→ INSTRUCTIONS FOR THE TASK
Exactly as they stand, the data below are to be printed again.

*** SOURCE MATERIAL Section Begins ***

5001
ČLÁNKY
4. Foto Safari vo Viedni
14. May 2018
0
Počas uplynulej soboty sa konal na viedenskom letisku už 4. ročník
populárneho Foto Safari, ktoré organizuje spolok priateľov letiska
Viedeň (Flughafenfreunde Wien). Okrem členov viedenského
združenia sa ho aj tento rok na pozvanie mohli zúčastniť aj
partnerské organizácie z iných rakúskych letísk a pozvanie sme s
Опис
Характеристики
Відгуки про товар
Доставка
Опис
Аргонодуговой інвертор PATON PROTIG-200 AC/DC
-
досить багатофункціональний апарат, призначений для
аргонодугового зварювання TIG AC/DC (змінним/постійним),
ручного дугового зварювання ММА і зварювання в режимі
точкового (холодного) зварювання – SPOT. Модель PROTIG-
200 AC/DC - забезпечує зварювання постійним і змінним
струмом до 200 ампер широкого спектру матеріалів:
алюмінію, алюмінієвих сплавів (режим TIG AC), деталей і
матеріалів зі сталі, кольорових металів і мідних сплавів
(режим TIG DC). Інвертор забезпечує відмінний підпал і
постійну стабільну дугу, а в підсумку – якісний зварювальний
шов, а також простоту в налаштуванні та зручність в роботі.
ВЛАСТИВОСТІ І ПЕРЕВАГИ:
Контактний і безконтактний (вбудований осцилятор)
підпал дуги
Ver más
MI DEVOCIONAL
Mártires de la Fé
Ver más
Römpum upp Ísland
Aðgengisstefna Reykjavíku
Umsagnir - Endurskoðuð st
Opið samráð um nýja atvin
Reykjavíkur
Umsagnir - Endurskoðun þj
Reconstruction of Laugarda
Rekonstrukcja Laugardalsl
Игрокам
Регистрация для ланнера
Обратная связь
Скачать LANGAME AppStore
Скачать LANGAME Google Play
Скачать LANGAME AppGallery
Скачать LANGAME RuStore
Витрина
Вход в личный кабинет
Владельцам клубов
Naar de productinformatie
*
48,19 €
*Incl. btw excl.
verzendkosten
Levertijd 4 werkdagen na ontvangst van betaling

*** SOURCE MATERIAL Section Ends ***

→ TASK ANSWER
5001
ČLÁNKY
4. Foto Safari vo Viedni
14. May 2018
0
Počas uplynulej soboty sa konal na viedenskom letisku už 4. ročník
populárneho Foto Safari, ktoré organizuje spolok priateľov letiska
Viedeň (Flughafenfreunde Wien). Okrem členov viedenského
združenia sa ho aj tento rok na pozvanie mohli zúčastniť aj
partnerské organizácie z iných rakúskych letísk a pozvanie sme s
Опис
Характеристики
Відгуки про товар
Доставка
Опис
Аргонодуговой інвертор PATON PROTIG-200 AC/DC
-
досить багатофункціональний апарат, призначений для
аргонодугового зварювання TIG AC/DC (змінним/постійним),
ручного дугового зварювання ММА і зварювання в режимі
точкового (холодного) зварювання – SPOT. Модель PROTIG-
200 AC/DC - забезпечує зварювання постійним і змінним
струмом до 200 ампер широкого спектру матеріалів:
алюмінію, алюмінієвих сплавів (режим TIG AC), деталей і
матеріалів зі сталі, кольорових металів і мідних сплавів
(режим TIG DC). Інвертор забезпечує відмінний підпал і
постійну стабільну дугу, а в підсумку – якісний зварювальний
шов, а також простоту в налаштуванні та зручність в роботі.
ВЛАСТИВОСТІ І ПЕРЕВАГИ:
Контактний і безконтактний (вбудований осцилятор)
підпал дуги
Ver más
MI DEVOCIONAL
Mártires de la Fé
Ver más
Römpum upp Ísland
Aðgengisstefna Reykjavíku
Umsagnir - Endurskoðuð st
Opið samráð um nýja atvin
Reykjavíkur
Umsagnir - Endurskoðun þj
Reconstruction of Laugarda
Rekonstrukcja Laugardalsl
Игрокам
Регистрация для ланнера
Обратная связь
Скачать LANGAME AppStore
Скачать LANGAME Google Play
Скачать LANGAME AppGallery
Скачать LANGAME RuStore
Витрина
Вход в личный кабинет
Владельцам клубов
Naar de productinformatie
*
48,19 €
*Incl. btw excl.
verzendkosten
Levertijd 4 werkdagen na ontvangst van betaling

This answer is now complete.